» Work request:
Return the rows below as a JSON list of strings, one string per line, skipping blank lines.

» Source information:

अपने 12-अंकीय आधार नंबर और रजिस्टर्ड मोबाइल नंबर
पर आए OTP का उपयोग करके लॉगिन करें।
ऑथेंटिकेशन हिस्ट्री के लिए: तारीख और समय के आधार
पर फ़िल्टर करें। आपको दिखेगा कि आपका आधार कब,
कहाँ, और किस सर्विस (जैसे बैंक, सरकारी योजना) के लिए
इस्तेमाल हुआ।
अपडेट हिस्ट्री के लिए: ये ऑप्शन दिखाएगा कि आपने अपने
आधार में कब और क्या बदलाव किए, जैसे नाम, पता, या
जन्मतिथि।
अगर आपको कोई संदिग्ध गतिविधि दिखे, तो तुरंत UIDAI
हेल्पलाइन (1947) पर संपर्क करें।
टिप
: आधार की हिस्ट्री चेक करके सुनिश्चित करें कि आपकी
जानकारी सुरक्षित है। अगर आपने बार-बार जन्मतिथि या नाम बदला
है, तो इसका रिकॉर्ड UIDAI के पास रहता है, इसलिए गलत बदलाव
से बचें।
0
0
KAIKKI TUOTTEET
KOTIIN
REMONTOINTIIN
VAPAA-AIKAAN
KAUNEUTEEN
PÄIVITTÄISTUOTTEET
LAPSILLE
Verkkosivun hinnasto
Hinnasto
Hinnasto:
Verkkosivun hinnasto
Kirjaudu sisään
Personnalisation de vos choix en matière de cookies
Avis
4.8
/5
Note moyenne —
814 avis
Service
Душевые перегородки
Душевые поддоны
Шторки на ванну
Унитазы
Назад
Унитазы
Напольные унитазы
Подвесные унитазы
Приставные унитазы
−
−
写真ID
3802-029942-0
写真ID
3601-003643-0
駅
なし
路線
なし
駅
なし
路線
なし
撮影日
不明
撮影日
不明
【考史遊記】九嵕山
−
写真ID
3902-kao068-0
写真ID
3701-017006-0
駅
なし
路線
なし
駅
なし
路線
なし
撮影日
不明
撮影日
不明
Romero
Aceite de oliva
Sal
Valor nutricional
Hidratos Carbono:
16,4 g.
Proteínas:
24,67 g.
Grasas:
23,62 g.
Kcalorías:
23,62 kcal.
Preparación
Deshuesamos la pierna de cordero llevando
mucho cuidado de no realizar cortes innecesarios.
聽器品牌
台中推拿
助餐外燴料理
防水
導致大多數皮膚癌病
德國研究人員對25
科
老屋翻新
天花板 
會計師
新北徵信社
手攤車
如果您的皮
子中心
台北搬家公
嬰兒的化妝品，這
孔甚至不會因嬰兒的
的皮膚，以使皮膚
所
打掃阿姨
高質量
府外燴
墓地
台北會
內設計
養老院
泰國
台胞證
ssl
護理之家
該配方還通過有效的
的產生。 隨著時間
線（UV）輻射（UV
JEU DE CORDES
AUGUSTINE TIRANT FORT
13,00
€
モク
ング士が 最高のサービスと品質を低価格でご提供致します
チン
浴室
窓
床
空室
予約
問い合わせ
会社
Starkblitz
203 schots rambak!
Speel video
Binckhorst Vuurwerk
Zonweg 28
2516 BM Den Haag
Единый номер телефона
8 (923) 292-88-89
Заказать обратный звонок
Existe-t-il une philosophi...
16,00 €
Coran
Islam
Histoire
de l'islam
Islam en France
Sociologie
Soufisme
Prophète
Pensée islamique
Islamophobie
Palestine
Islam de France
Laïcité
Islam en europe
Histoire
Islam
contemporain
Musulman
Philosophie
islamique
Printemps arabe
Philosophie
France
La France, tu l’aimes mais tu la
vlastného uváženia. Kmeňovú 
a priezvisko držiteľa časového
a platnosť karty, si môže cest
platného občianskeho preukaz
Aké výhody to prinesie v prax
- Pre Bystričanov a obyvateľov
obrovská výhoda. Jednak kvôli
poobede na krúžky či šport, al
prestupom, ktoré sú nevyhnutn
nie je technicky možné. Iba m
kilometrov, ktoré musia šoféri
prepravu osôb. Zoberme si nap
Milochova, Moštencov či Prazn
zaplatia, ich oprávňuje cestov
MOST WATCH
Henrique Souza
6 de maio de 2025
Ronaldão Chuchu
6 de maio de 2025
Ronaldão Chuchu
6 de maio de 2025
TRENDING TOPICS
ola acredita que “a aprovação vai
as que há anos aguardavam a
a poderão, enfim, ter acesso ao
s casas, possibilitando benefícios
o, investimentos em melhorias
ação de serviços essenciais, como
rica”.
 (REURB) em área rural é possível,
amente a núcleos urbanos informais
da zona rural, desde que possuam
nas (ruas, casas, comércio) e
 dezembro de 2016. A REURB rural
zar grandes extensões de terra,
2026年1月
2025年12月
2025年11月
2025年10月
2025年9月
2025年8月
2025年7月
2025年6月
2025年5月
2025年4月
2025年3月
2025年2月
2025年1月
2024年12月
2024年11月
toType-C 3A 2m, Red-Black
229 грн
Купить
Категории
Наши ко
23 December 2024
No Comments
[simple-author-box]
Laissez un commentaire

» Result of this exercise:
[
  "अपने 12-अंकीय आधार नंबर और रजिस्टर्ड मोबाइल नंबर",
  "पर आए OTP का उपयोग करके लॉगिन करें।",
  "ऑथेंटिकेशन हिस्ट्री के लिए: तारीख और समय के आधार",
  "पर फ़िल्टर करें। आपको दिखेगा कि आपका आधार कब,",
  "कहाँ, और किस सर्विस (जैसे बैंक, सरकारी योजना) के लिए",
  "इस्तेमाल हुआ।",
  "अपडेट हिस्ट्री के लिए: ये ऑप्शन दिखाएगा कि आपने अपने",
  "आधार में कब और क्या बदलाव किए, जैसे नाम, पता, या",
  "जन्मतिथि।",
  "अगर आपको कोई संदिग्ध गतिविधि दिखे, तो तुरंत UIDAI",
  "हेल्पलाइन (1947) पर संपर्क करें।",
  "टिप",
  ": आधार की हिस्ट्री चेक करके सुनिश्चित करें कि आपकी",
  "जानकारी सुरक्षित है। अगर आपने बार-बार जन्मतिथि या नाम बदला",
  "है, तो इसका रिकॉर्ड UIDAI के पास रहता है, इसलिए गलत बदलाव",
  "से बचें।",
  "0",
  "0",
  "KAIKKI TUOTTEET",
  "KOTIIN",
  "REMONTOINTIIN",
  "VAPAA-AIKAAN",
  "KAUNEUTEEN",
  "PÄIVITTÄISTUOTTEET",
  "LAPSILLE",
  "Verkkosivun hinnasto",
  "Hinnasto",
  "Hinnasto:",
  "Verkkosivun hinnasto",
  "Kirjaudu sisään",
  "Personnalisation de vos choix en matière de cookies",
  "Avis",
  "4.8",
  "/5",
  "Note moyenne —",
  "814 avis",
  "Service",
  "Душевые перегородки",
  "Душевые поддоны",
  "Шторки на ванну",
  "Унитазы",
  "Назад",
  "Унитазы",
  "Напольные унитазы",
  "Подвесные унитазы",
  "Приставные унитазы",
  "−",
  "−",
  "写真ID",
  "3802-029942-0",
  "写真ID",
  "3601-003643-0",
  "駅",
  "なし",
  "路線",
  "なし",
  "駅",
  "なし",
  "路線",
  "なし",
  "撮影日",
  "不明",
  "撮影日",
  "不明",
  "【考史遊記】九嵕山",
  "−",
  "写真ID",
  "3902-kao068-0",
  "写真ID",
  "3701-017006-0",
  "駅",
  "なし",
  "路線",
  "なし",
  "駅",
  "なし",
  "路線",
  "なし",
  "撮影日",
  "不明",
  "撮影日",
  "不明",
  "Romero",
  "Aceite de oliva",
  "Sal",
  "Valor nutricional",
  "Hidratos Carbono:",
  "16,4 g.",
  "Proteínas:",
  "24,67 g.",
  "Grasas:",
  "23,62 g.",
  "Kcalorías:",
  "23,62 kcal.",
  "Preparación",
  "Deshuesamos la pierna de cordero llevando",
  "mucho cuidado de no realizar cortes innecesarios.",
  "聽器品牌",
  "台中推拿",
  "助餐外燴料理",
  "防水",
  "導致大多數皮膚癌病",
  "德國研究人員對25",
  "科",
  "老屋翻新",
  "天花板 ",
  "會計師",
  "新北徵信社",
  "手攤車",
  "如果您的皮",
  "子中心",
  "台北搬家公",
  "嬰兒的化妝品，這",
  "孔甚至不會因嬰兒的",
  "的皮膚，以使皮膚",
  "所",
  "打掃阿姨",
  "高質量",
  "府外燴",
  "墓地",
  "台北會",
  "內設計",
  "養老院",
  "泰國",
  "台胞證",
  "ssl",
  "護理之家",
  "該配方還通過有效的",
  "的產生。 隨著時間",
  "線（UV）輻射（UV",
  "JEU DE CORDES",
  "AUGUSTINE TIRANT FORT",
  "13,00",
  "€",
  "モク",
  "ング士が 最高のサービスと品質を低価格でご提供致します",
  "チン",
  "浴室",
  "窓",
  "床",
  "空室",
  "予約",
  "問い合わせ",
  "会社",
  "Starkblitz",
  "203 schots rambak!",
  "Speel video",
  "Binckhorst Vuurwerk",
  "Zonweg 28",
  "2516 BM Den Haag",
  "Единый номер телефона",
  "8 (923) 292-88-89",
  "Заказать обратный звонок",
  "Existe-t-il une philosophi...",
  "16,00 €",
  "Coran",
  "Islam",
  "Histoire",
  "de l'islam",
  "Islam en France",
  "Sociologie",
  "Soufisme",
  "Prophète",
  "Pensée islamique",
  "Islamophobie",
  "Palestine",
  "Islam de France",
  "Laïcité",
  "Islam en europe",
  "Histoire",
  "Islam",
  "contemporain",
  "Musulman",
  "Philosophie",
  "islamique",
  "Printemps arabe",
  "Philosophie",
  "France",
  "La France, tu l’aimes mais tu la",
  "vlastného uváženia. Kmeňovú ",
  "a priezvisko držiteľa časového",
  "a platnosť karty, si môže cest",
  "platného občianskeho preukaz",
  "Aké výhody to prinesie v prax",
  "- Pre Bystričanov a obyvateľov",
  "obrovská výhoda. Jednak kvôli",
  "poobede na krúžky či šport, al",
  "prestupom, ktoré sú nevyhnutn",
  "nie je technicky možné. Iba m",
  "kilometrov, ktoré musia šoféri",
  "prepravu osôb. Zoberme si nap",
  "Milochova, Moštencov či Prazn",
  "zaplatia, ich oprávňuje cestov",
  "MOST WATCH",
  "Henrique Souza",
  "6 de maio de 2025",
  "Ronaldão Chuchu",
  "6 de maio de 2025",
  "Ronaldão Chuchu",
  "6 de maio de 2025",
  "TRENDING TOPICS",
  "ola acredita que “a aprovação vai",
  "as que há anos aguardavam a",
  "a poderão, enfim, ter acesso ao",
  "s casas, possibilitando benefícios",
  "o, investimentos em melhorias",
  "ação de serviços essenciais, como",
  "rica”.",
  " (REURB) em área rural é possível,",
  "amente a núcleos urbanos informais",
  "da zona rural, desde que possuam",
  "nas (ruas, casas, comércio) e",
  " dezembro de 2016. A REURB rural",
  "zar grandes extensões de terra,",
  "2026年1月",
  "2025年12月",
  "2025年11月",
  "2025年10月",
  "2025年9月",
  "2025年8月",
  "2025年7月",
  "2025年6月",
  "2025年5月",
  "2025年4月",
  "2025年3月",
  "2025年2月",
  "2025年1月",
  "2024年12月",
  "2024年11月",
  "toType-C 3A 2m, Red-Black",
  "229 грн",
  "Купить",
  "Категории",
  "Наши ко",
  "23 December 2024",
  "No Comments",
  "[simple-author-box]",
  "Laissez un commentaire"
]